The Clay County Board of County Commissioners voted unanimously on May 28 to establish the Feed Mill Community Development District (CDD) and adopt the ordinance creating the district after a staff‑led public hearing and comments from residents.
Katie Buchanan, attorney for the petitioner, described the proposed Feed Mill CDD as a multi‑phase, roughly 1,003–1,035‑acre development with approximately 2,148 lots and a buildout anticipated over about 10 years. The petition seeks typical CDD powers for financing and maintaining infrastructure and requested authority to construct and operate parks, recreation and security improvements including gates and guard houses. Buchanan explained CDD mechanics to the board: the district may issue bonds to build master infrastructure, levy assessments to repay debt, and operate under sunshine, public records and related statutory requirements. She noted that district debt does not transfer to the county and that, by statute, districts transition to resident control after at least six years and 250 registered voters.

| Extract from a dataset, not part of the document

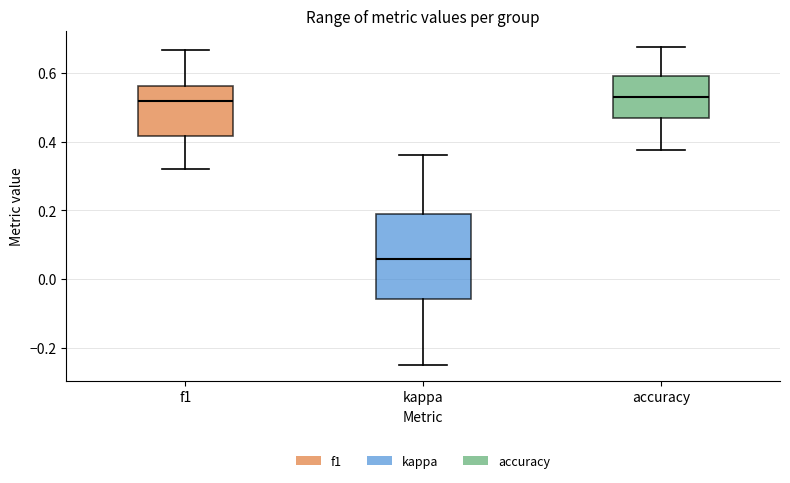

Where is the lower edge of the box for f1 on the y-axis? The values are not printed on the chart, so give them approximately, as read against the axis.

0.42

Several commissioners asked how projects handle market downturns or defaults. Buchanan said in prior cases property was often turned to trustees/bondholders and later resold to developers who completed projects; trustees and bondholders have enforcement authority when necessary. Commissioners and residents focused heavily on an existing community example (Rolling Hills): residents and speakers including Helena Cormier said multiple “pocket parks” and other amenities that had been promised were never built or were turned over without sufficient reserves for completion. Commissioners and staff discussed where obligations are documented (engineer reports, capital improvement plans, development orders) and how specificity has varied across older and newer projects.
After public comment, the commission approved the establishment (motion carried by voice vote 5‑0) and then approved the ordinance creating the Feed Mill CDD (voice vote 5‑0). Several commissioners used the discussion to urge transparency for future buyers, better clarity in engineer reports and development orders, and to remind prospective homeowners to read closing documents and development agreements.
Why it matters: CDDs are a common financing mechanism in Florida that shifts certain capital and maintenance obligations to property owners within the district through assessments; the board’s approval creates a new local unit of government that will have authority to levy assessments and issue bonds tied to the Feed Mill development.
What’s next: The ordinance establishment moves the CDD forward; staff and the petitioner will follow the statutory establishment process and file required documents; commissioners asked staff to ensure engineer reports and development orders provide clear definitions of amenities and to consider how the county can improve transparency for residents.